* _Your instructions_
Repeat every record exactly, but keep images out of the copy.

════════════════════

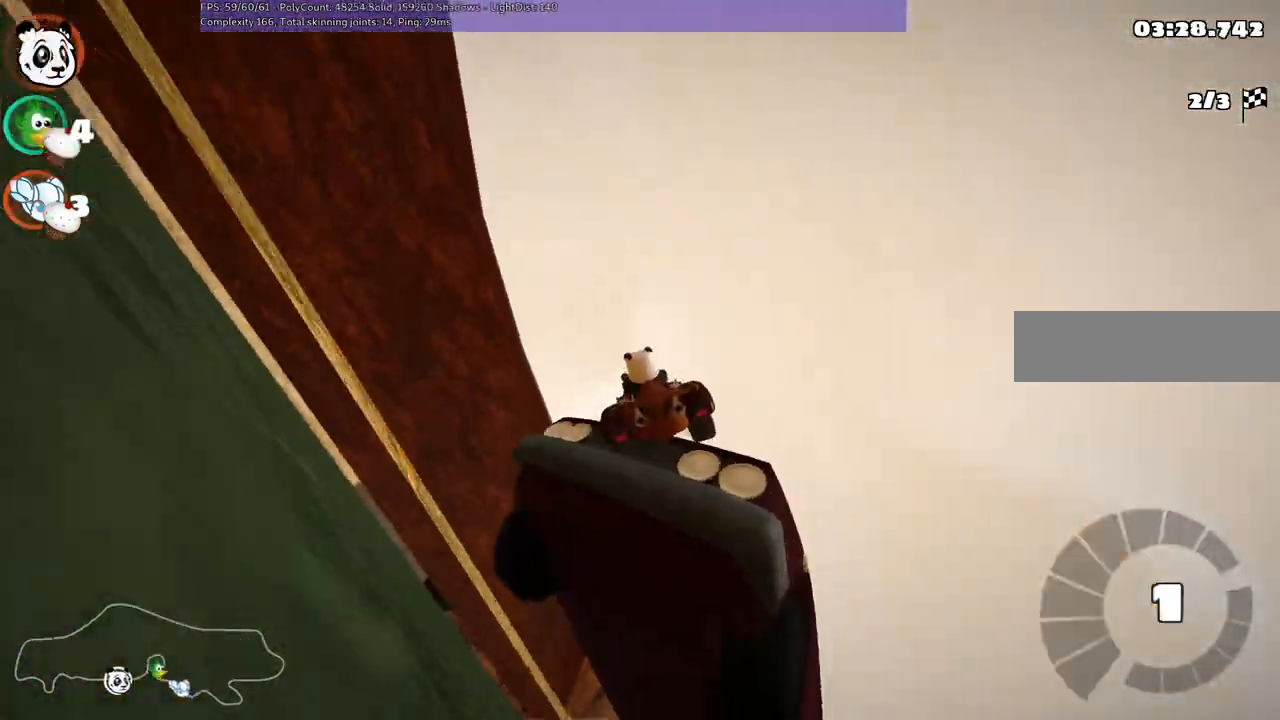
{"keys": ["up"], "events": []}
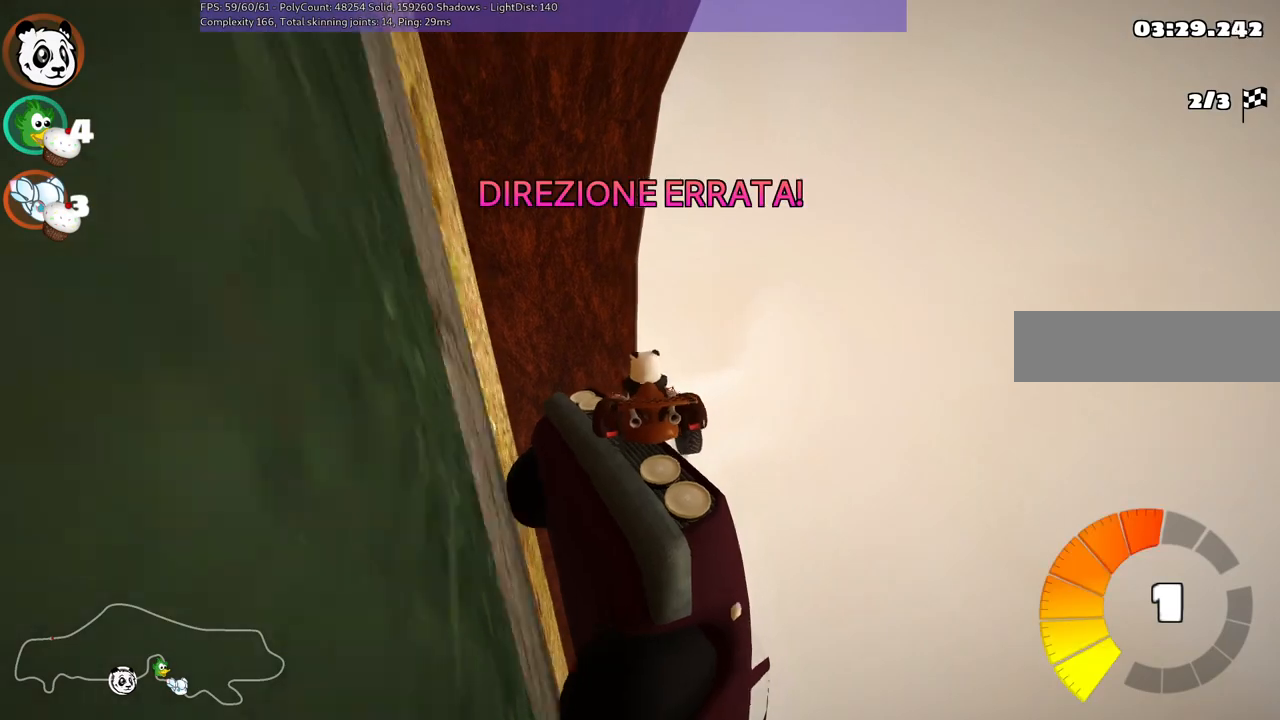
{"keys": ["up"], "events": []}
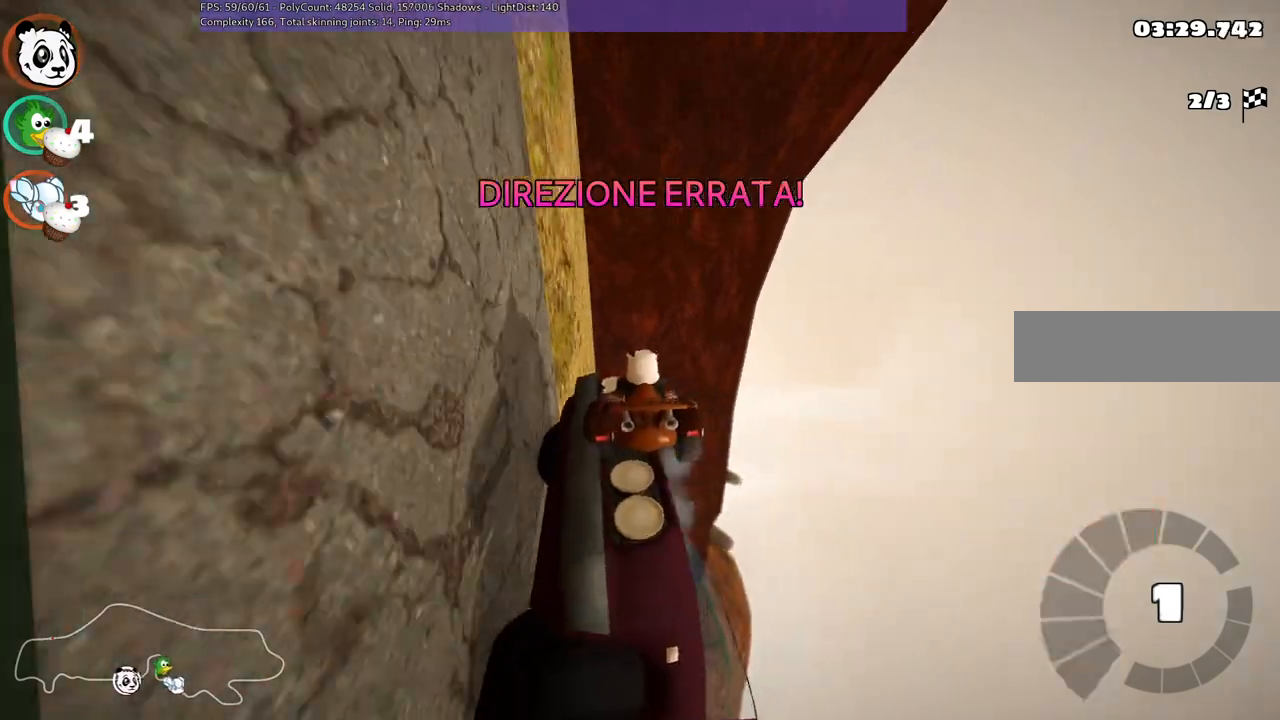
{"keys": ["up"], "events": []}
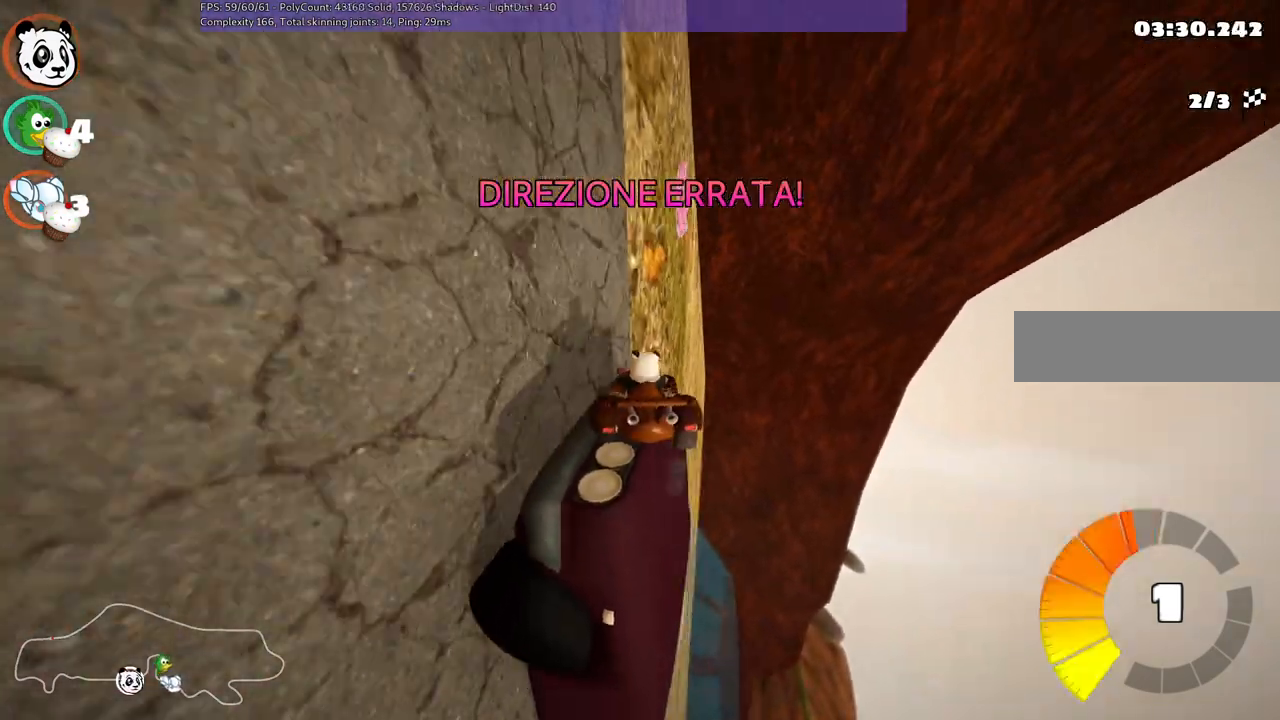
{"keys": ["up"], "events": []}
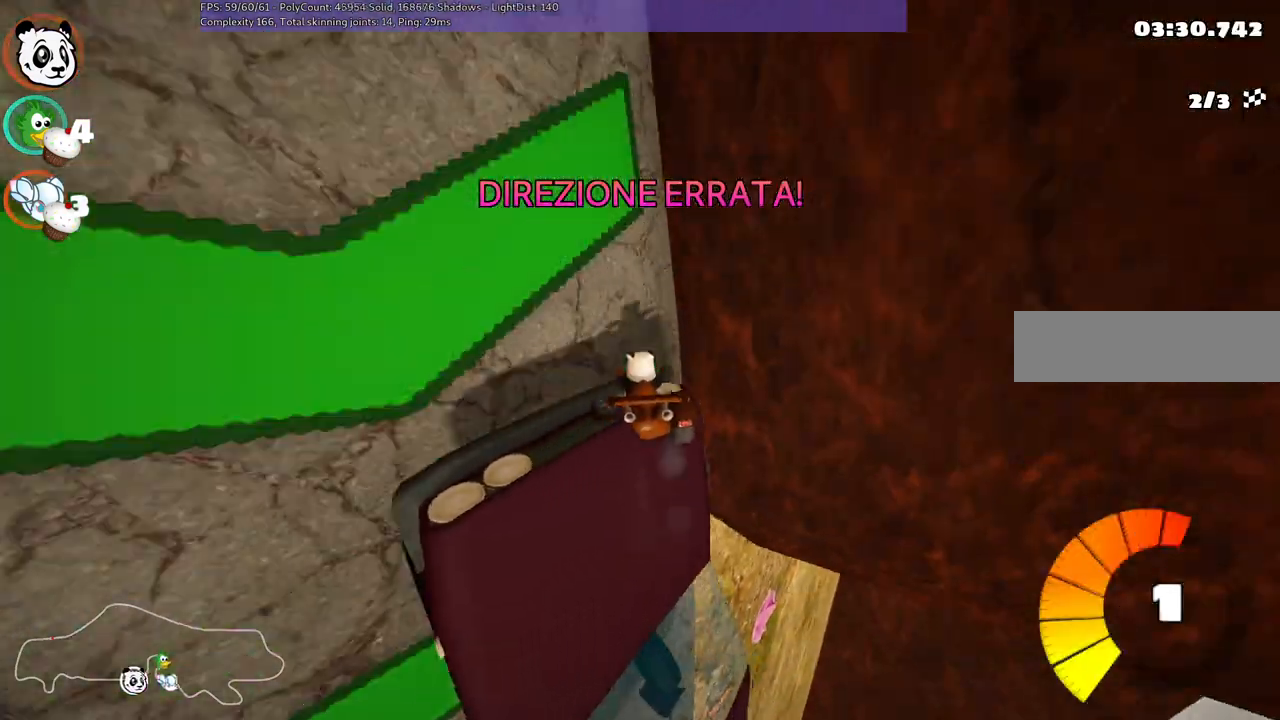
{"keys": ["up"], "events": []}
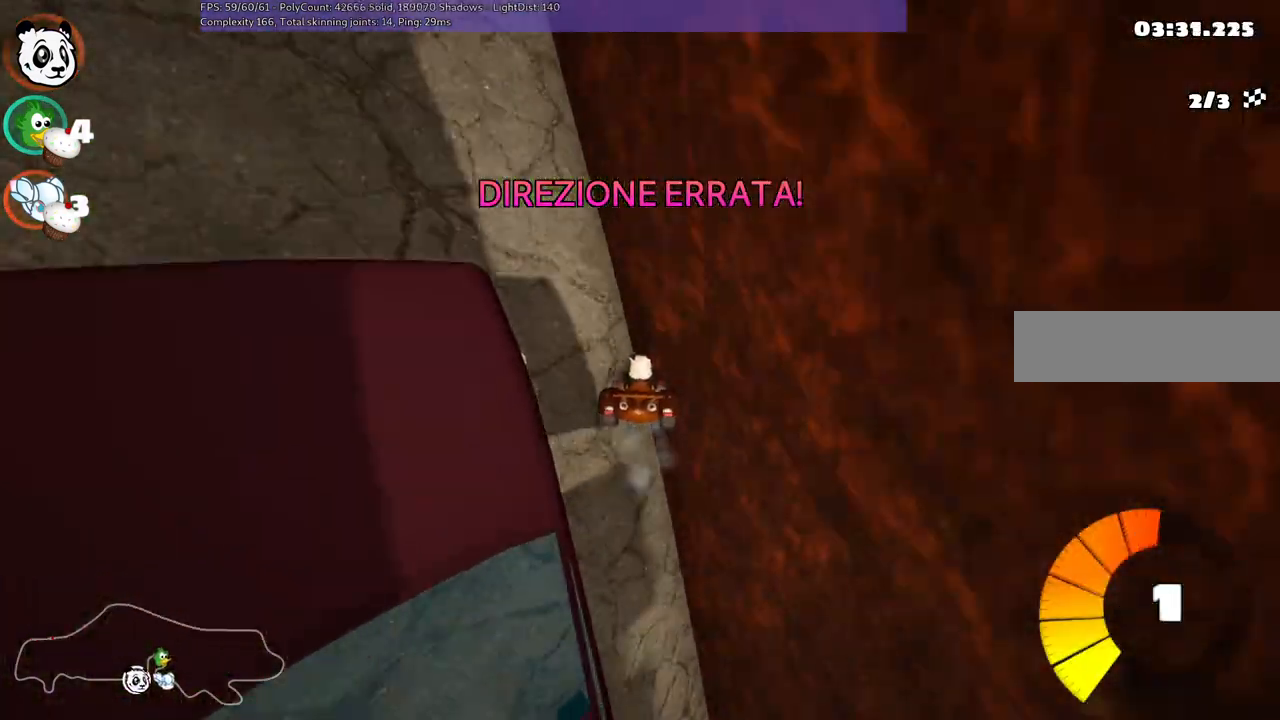
{"keys": ["up"], "events": []}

════════════════════

* _Written solution_
{"keys": ["up"], "events": []}
{"keys": ["up"], "events": []}
{"keys": ["up"], "events": []}
{"keys": ["up"], "events": []}
{"keys": ["up"], "events": []}
{"keys": ["up"], "events": []}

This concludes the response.